[Electronic design automation data]
· · · · · · ·

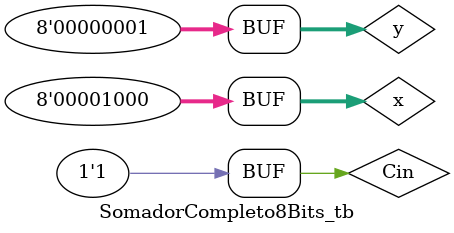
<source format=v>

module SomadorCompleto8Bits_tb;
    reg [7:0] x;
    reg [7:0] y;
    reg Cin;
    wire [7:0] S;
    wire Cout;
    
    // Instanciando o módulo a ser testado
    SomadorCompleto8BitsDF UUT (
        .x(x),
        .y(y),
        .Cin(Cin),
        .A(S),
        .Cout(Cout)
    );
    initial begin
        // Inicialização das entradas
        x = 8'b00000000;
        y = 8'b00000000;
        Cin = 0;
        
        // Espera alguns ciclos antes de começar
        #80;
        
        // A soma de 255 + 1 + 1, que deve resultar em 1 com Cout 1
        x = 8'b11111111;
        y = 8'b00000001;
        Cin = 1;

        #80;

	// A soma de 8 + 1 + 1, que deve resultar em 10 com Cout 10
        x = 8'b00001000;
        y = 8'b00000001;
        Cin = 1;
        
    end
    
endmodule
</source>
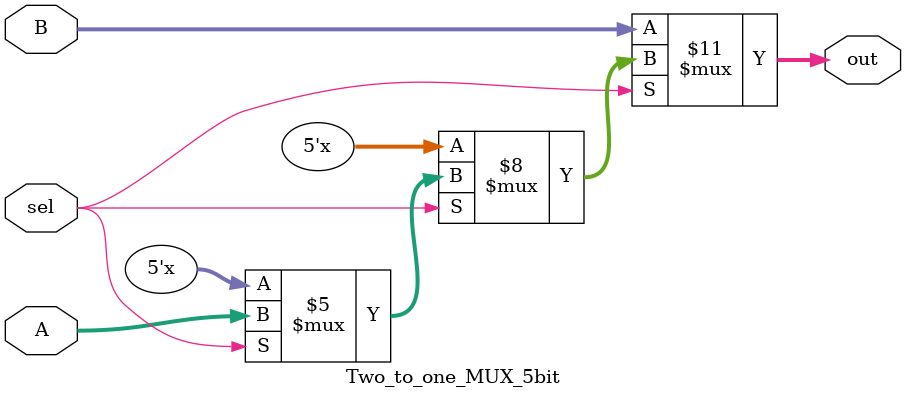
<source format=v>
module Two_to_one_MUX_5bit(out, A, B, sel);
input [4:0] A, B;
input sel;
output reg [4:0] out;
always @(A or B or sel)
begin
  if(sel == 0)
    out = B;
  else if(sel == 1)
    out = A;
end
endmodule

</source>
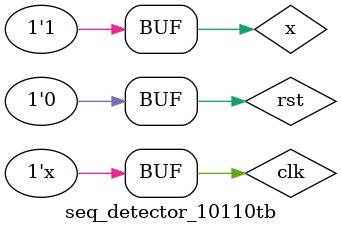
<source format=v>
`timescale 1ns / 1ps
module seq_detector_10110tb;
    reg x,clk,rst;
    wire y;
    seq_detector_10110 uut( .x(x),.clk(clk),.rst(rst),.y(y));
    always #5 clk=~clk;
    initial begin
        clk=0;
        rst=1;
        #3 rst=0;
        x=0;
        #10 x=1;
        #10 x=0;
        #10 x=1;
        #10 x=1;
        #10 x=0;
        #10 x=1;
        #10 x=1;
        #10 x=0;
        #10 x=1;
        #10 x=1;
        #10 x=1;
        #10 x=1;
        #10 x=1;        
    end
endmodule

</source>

· · · · · · ·

▶ _What to produce_:
Set the records down again exactly as given, and leave the pictures out.

▶ _Task answer_:
<source format=v>

module SomadorCompleto8Bits_tb;
    reg [7:0] x;
    reg [7:0] y;
    reg Cin;
    wire [7:0] S;
    wire Cout;
    
    // Instanciando o módulo a ser testado
    SomadorCompleto8BitsDF UUT (
        .x(x),
        .y(y),
        .Cin(Cin),
        .A(S),
        .Cout(Cout)
    );
    initial begin
        // Inicialização das entradas
        x = 8'b00000000;
        y = 8'b00000000;
        Cin = 0;
        
        // Espera alguns ciclos antes de começar
        #80;
        
        // A soma de 255 + 1 + 1, que deve resultar em 1 com Cout 1
        x = 8'b11111111;
        y = 8'b00000001;
        Cin = 1;

        #80;

	// A soma de 8 + 1 + 1, que deve resultar em 10 com Cout 10
        x = 8'b00001000;
        y = 8'b00000001;
        Cin = 1;
        
    end
    
endmodule
</source>
<source format=v>
module Two_to_one_MUX_5bit(out, A, B, sel);
input [4:0] A, B;
input sel;
output reg [4:0] out;
always @(A or B or sel)
begin
  if(sel == 0)
    out = B;
  else if(sel == 1)
    out = A;
end
endmodule

</source>
<source format=v>
`timescale 1ns / 1ps
module seq_detector_10110tb;
    reg x,clk,rst;
    wire y;
    seq_detector_10110 uut( .x(x),.clk(clk),.rst(rst),.y(y));
    always #5 clk=~clk;
    initial begin
        clk=0;
        rst=1;
        #3 rst=0;
        x=0;
        #10 x=1;
        #10 x=0;
        #10 x=1;
        #10 x=1;
        #10 x=0;
        #10 x=1;
        #10 x=1;
        #10 x=0;
        #10 x=1;
        #10 x=1;
        #10 x=1;
        #10 x=1;
        #10 x=1;        
    end
endmodule

</source>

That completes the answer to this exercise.